The torch later passed to local leaders like John Zippert and Carol Zippert, who have spent decades running programs for an organization, the Federation of Southern Cooperatives, that helps black farmers get access to credit and land. The Zipperts also publish a newspaper, the Greene County Democrat, that urged voters to the polls.
The county seat, Eutaw, features a casino, Greenetrack, whose CEO is Luther Winn, a politically active businessman who supports the local NAACP and the National Action Network, the organization run by the Rev. Al Sharpton.
Thanks in part to the efforts of Winn, the Zipperts and NAACP activists, Jones carried Greene with an overwhelming 87 percent of the vote, a larger margin than Moore won in any county.
John Zippert, his newspaper and his “Federation of Southern Cooperatives” was a major part of the winning Jones coalition. Like Scott Douglas, John Zippert also comes out the communist movement.
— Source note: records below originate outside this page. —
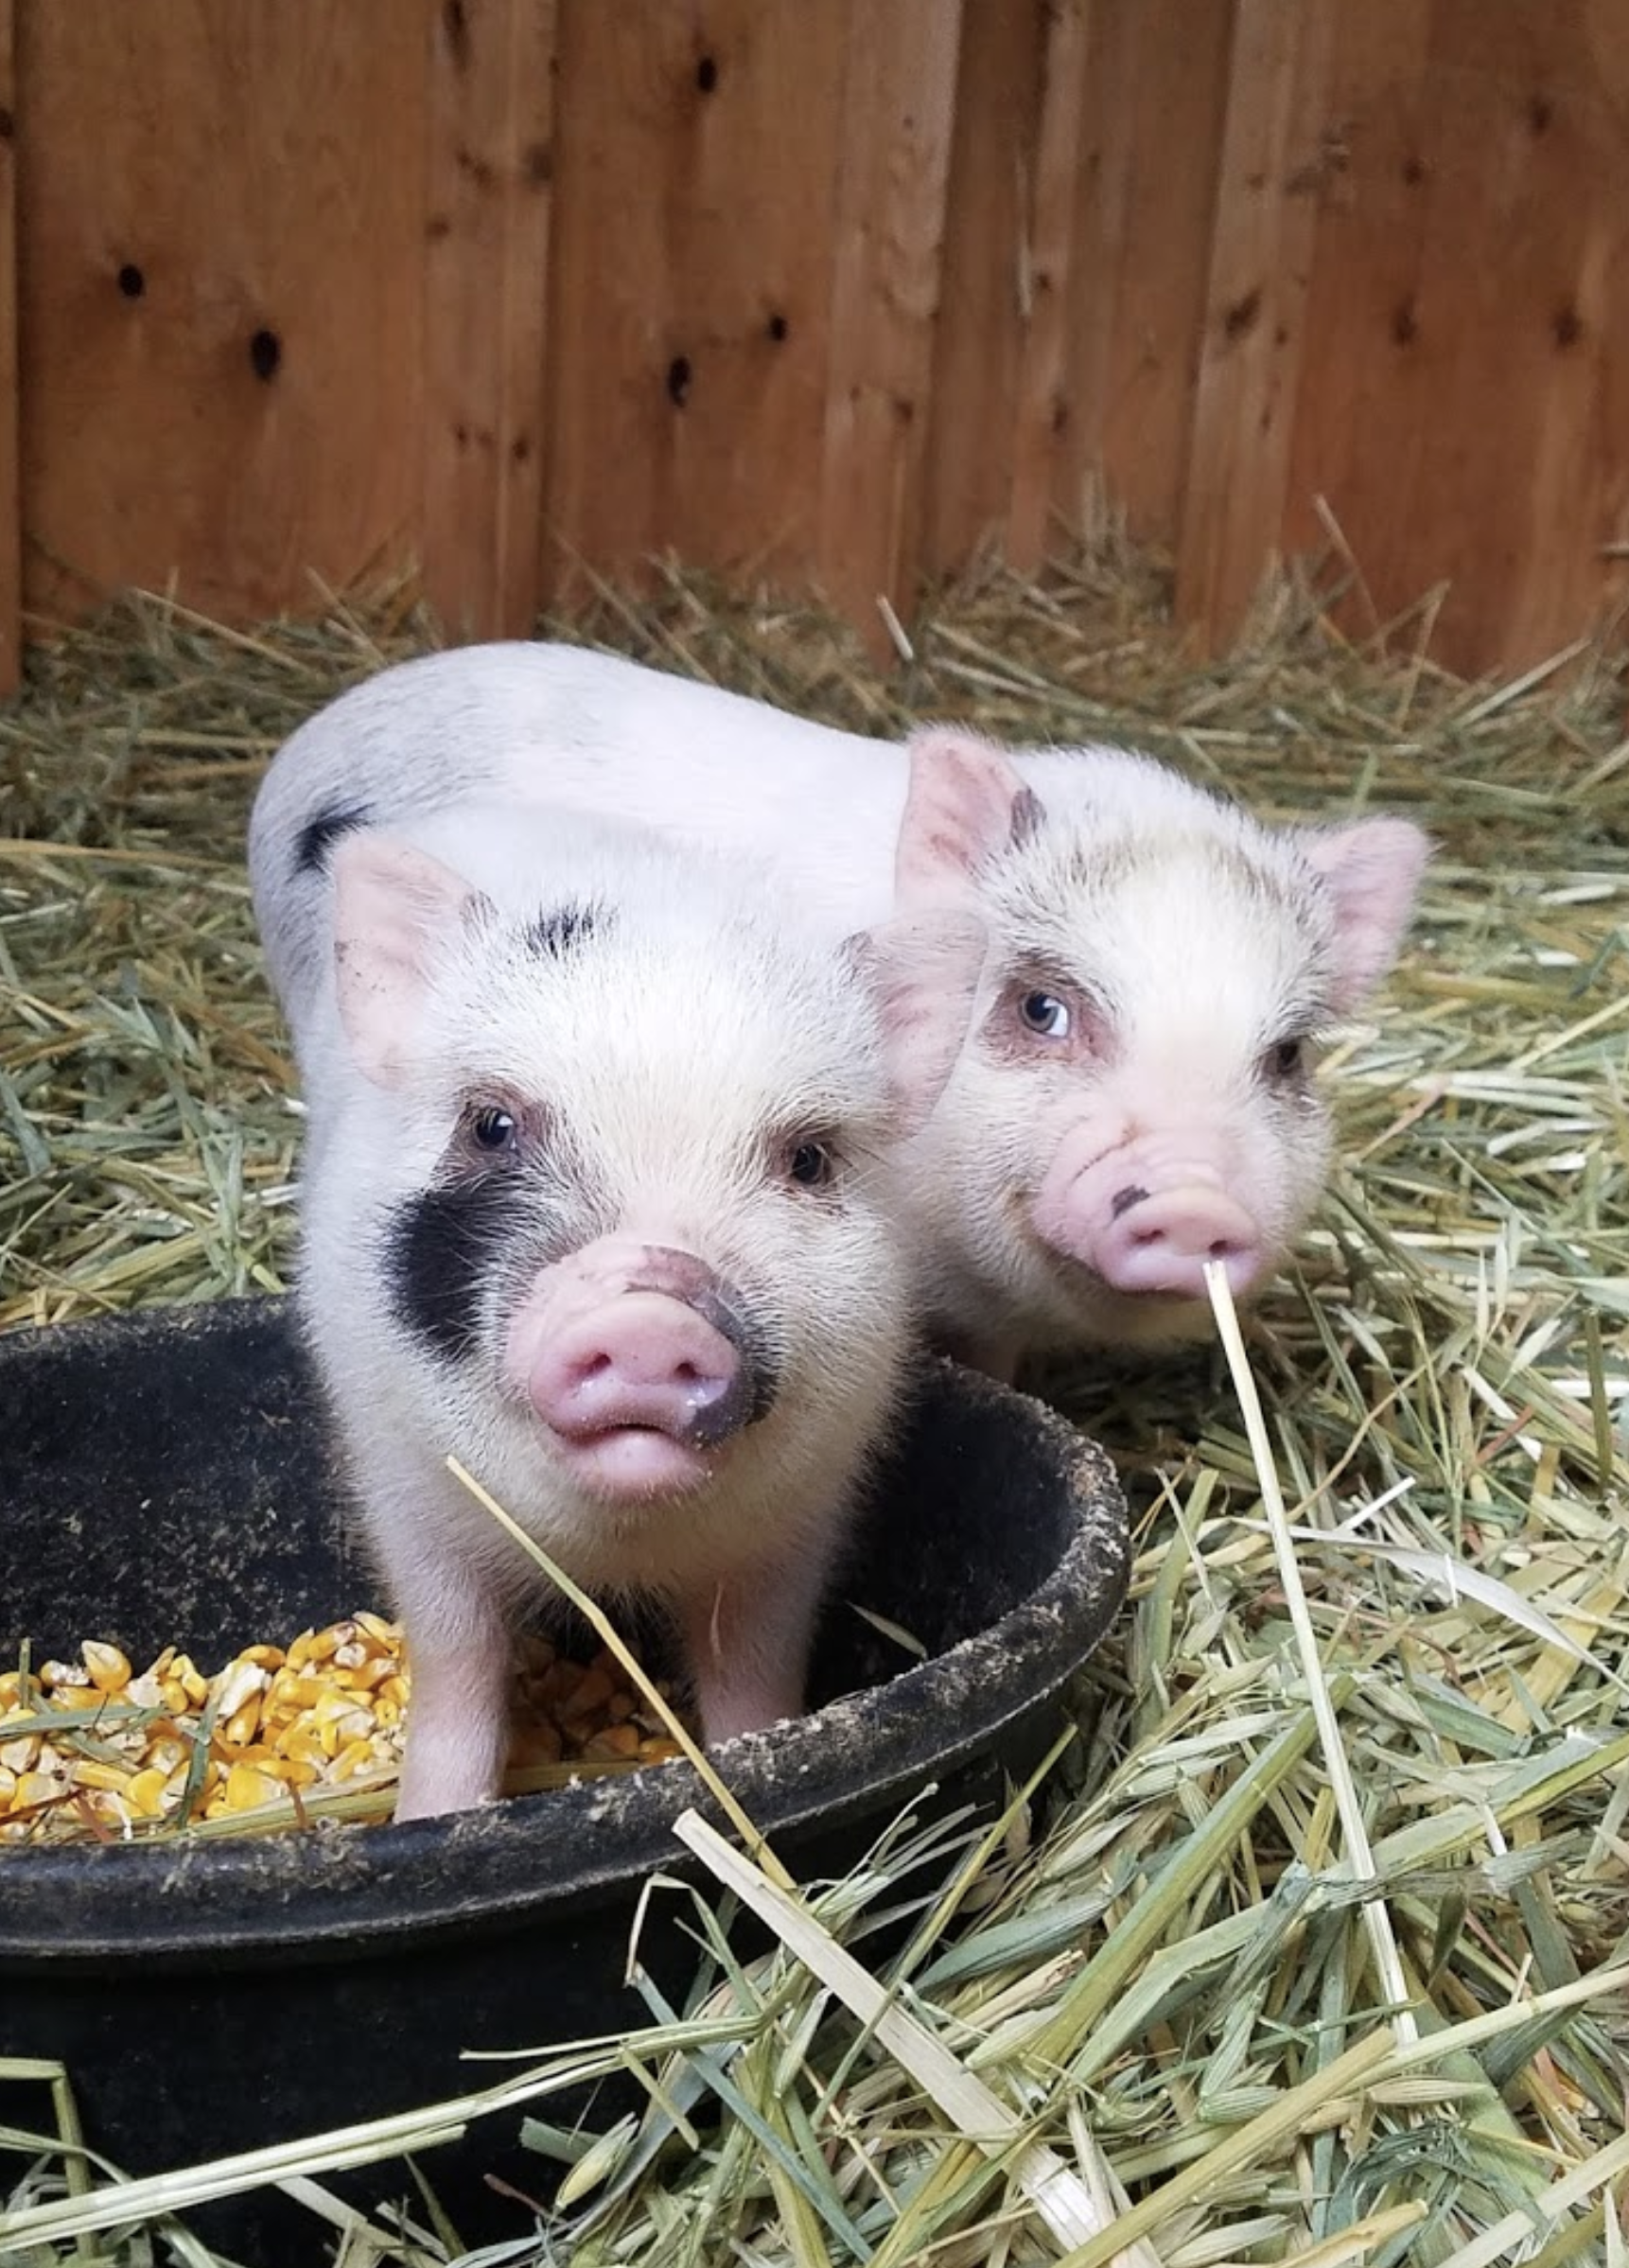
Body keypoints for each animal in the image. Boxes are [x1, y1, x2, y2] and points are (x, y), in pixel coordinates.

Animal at [272, 800, 958, 1819]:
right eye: (491, 1125)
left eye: (809, 1160)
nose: (651, 1311)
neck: (613, 1549)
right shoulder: (406, 1487)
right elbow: (457, 1665)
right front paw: (432, 1820)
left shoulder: (801, 1518)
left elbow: (752, 1661)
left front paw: (764, 1766)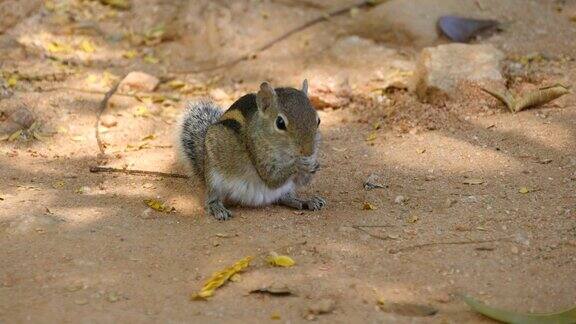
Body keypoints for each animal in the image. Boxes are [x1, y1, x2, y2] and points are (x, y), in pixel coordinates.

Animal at [177, 80, 324, 220]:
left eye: (318, 120)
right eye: (280, 123)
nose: (308, 151)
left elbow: (301, 181)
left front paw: (314, 164)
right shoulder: (257, 153)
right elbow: (271, 179)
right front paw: (300, 164)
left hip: (286, 188)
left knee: (284, 197)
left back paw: (304, 201)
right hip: (214, 178)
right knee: (212, 198)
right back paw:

In the mid-1960s, John Zippert moved south to join the civil rights movement. He had been student body president at City College of New York and an active member of Students for a Democratic Society and the Communist Party USA youth wing W.E.B. DuBois Clubs. In the 1980s, like many Southern Communist Party supporters, Zippert moved into the Maoist orbit, working closely with the ultra-radical Marxist-Leninist organization “Line of March.”
Speaking of the DSA, it should be noted that CAIR-Alabama also works closely with the Birmingham local (DSA branches are referred to as “locals”) of the DSA. On Nov. 5, 2017, newly-signed-up DSA member Linda Sarsour addressed a CAIR-Alabama annual benefit event in Birmingham along with CAIR leader and self-proclaimed Hamas supporter Nihad Awad. The theme of the event was “In Liberty and Social Justice for all.”
Alabama’s four DSA locals (Birmingham, Huntsville, Mobile and Tuscaloosa) did not openly endorse Doug Jones, but Mobile and Birmingham DSA did congratulate him on his victory, the latter expressing the wish to “work together to improve the lives of all Alabamans.”
If scandal had not dogged Roy Moore’s campaign, Doug Jones likely would have lost the election by 10 or more points. The left smelled blood in the water, so they threw everything they could at the race. Their efforts paid off.
The takeaway from the 2017 Alabama Senate race is not poor Republican messaging, or poor vetting. They were important, but they were not the deciding factor.
The real lesson is that the left is pouring big resources into registering hundreds of thousands of black and Latino voters in Southern states – especially North Carolina, Florida, Georgia, Texas and Arizona. They have already flipped Colorado and Virginia; if they can push over two or three more Southern dominoes, the Republicans will be in deep trouble.
If Alabama’s Muslim and Marxist communities had not rallied thousands of black, Latino and Muslim voters behind Doug Jones, President Trump would be sitting on a safer Senate majority today.